Geronimo

  History

Geronimo was born to the Bedonkohe band of the Apache, near Turkey Creek, a tributary of the Gila River in the modern-day state of Arizona, then part of Mexico, though the Apache disputed Mexico’s claim.

His grandfather (Mahko) had been chief of the Bedonkohe Apache.

He had three brothers and four sisters.

Geronimo was a prominent leader of the Bedonkohe Apache who fought against Mexico and Texas for their expansion into Apache tribal lands for several decades during the Apache Wars.

“Geronimo” was the name given to him during a battle with Mexican soldiers.

At an old age, he became a celebrity, appearing at fairs, but he was never allowed to return to the land of his birth.

He was reportedly given the name Geronimo by Mexican soldiers, although few agree as to why.
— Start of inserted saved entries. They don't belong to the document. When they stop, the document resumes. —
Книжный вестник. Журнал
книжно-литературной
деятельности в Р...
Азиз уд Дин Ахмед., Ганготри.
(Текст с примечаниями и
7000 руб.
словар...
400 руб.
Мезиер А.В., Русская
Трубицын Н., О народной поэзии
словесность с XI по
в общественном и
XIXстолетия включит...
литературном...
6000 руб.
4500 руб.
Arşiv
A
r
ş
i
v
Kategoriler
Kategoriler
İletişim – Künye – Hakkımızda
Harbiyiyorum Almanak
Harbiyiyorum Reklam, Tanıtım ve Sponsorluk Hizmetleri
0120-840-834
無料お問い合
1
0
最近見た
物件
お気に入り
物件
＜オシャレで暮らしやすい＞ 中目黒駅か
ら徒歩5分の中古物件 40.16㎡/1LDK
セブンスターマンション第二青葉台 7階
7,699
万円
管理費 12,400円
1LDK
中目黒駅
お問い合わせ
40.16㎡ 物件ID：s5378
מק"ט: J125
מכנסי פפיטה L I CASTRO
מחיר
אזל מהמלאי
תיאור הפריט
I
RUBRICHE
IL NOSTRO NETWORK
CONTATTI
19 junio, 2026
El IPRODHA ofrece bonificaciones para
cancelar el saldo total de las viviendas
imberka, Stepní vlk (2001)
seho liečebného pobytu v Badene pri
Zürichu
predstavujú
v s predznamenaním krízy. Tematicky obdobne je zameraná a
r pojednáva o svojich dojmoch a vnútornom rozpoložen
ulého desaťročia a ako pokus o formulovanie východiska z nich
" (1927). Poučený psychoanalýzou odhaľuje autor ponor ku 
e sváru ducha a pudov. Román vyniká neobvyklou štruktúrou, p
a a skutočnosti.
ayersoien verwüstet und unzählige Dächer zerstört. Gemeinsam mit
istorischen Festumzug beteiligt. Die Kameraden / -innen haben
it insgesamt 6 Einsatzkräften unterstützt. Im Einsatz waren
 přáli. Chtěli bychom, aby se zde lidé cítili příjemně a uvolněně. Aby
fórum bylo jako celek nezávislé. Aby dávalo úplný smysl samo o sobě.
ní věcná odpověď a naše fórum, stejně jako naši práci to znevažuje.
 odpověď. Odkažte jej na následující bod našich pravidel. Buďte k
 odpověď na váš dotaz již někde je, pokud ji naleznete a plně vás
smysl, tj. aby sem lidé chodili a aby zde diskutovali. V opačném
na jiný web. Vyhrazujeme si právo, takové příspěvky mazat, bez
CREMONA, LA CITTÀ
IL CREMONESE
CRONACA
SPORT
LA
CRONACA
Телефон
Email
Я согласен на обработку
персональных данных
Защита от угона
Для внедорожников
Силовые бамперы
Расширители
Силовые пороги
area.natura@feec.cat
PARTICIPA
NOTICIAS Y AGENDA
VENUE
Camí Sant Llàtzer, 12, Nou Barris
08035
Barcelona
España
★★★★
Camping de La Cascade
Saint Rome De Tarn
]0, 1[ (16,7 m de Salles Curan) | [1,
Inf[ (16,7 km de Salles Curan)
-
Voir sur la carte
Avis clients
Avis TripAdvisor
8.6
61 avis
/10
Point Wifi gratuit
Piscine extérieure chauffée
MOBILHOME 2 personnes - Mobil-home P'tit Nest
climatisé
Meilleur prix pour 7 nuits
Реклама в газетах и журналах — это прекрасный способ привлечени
As leader of the Apaches at Arispe in Sonora, he performed such daring feats that the Mexicans singled him out with the sobriquet Geronimo (Spanish for “Jerome”).

Some attributed his numerous raiding successes to powers conferred by supernatural beings, including a reputed invulnerability to bullets.

Geronimo was the leader of the last American Indian fighting force formally to capitulate to the United States.

Because he fought against such daunting odds and held out the longest, he became the most famous Apache of all.

To the pioneers and settlers of Arizona and New Mexico, he was a bloody-handed murderer and this image endured until the second half of this century.

In 1875 all Apaches west of the Rio Grande were ordered to the San Carlos Reservation.

Geronimo escaped from the reservation three times and although he surrendered, he always managed to avoid capture.

In 1876, the U.S. Army tried to move the Chiricahuas onto a reservation, but Geronimo fled to Mexico eluding the troops for over a decade.

Sensationalized press reports exaggerated Geronimo’s activities, making him the most feared and infamous Apache.

The last few months of the campaign required over 5,000 soldiers, one-quarter of the entire Army, and 500 scouts, and perhaps up to 3,000 Mexican soldiers to track down Geronimo and his band.

His final surrender to Gen. Nelson Miles in Skeleton Canyon, Arizona, just north of the Mexican border, on September 4, 1886, truly marked the end of a chapter in Apache and western American history.

It meant exile for himself and almost four hundred of his fellows.

They were sent by train to incarceration at Fort Pickens, Florida; Mount Vernon Barracks, Alabama; and finally, in 1894, Fort Sill, near Lawton, Oklahoma.

Geronimo spent more than fourteen years at Fort Sill, although he was allowed sporadically to appear at world’s fairs and other gatherings.

When Geronimo died, he had been a legend for more than a generation. But his courage and determination did more than provide a battle cry for paratroopers of another day.

It helped sustain the spirits of his people, the Chiricahua Apaches, in the last desperate days of the Indian wars. Still highly regarded as a leader by his people, Geronimo engaged in farming at Fort Sill.

His fame grew, and he appeared at national events such as the 1898 Trans-Mississippi and International Exposition in Omaha, the 1901 Pan-American Exposition in Buffalo, and the 1904 Louisiana Purchase Exposition in St. Louis.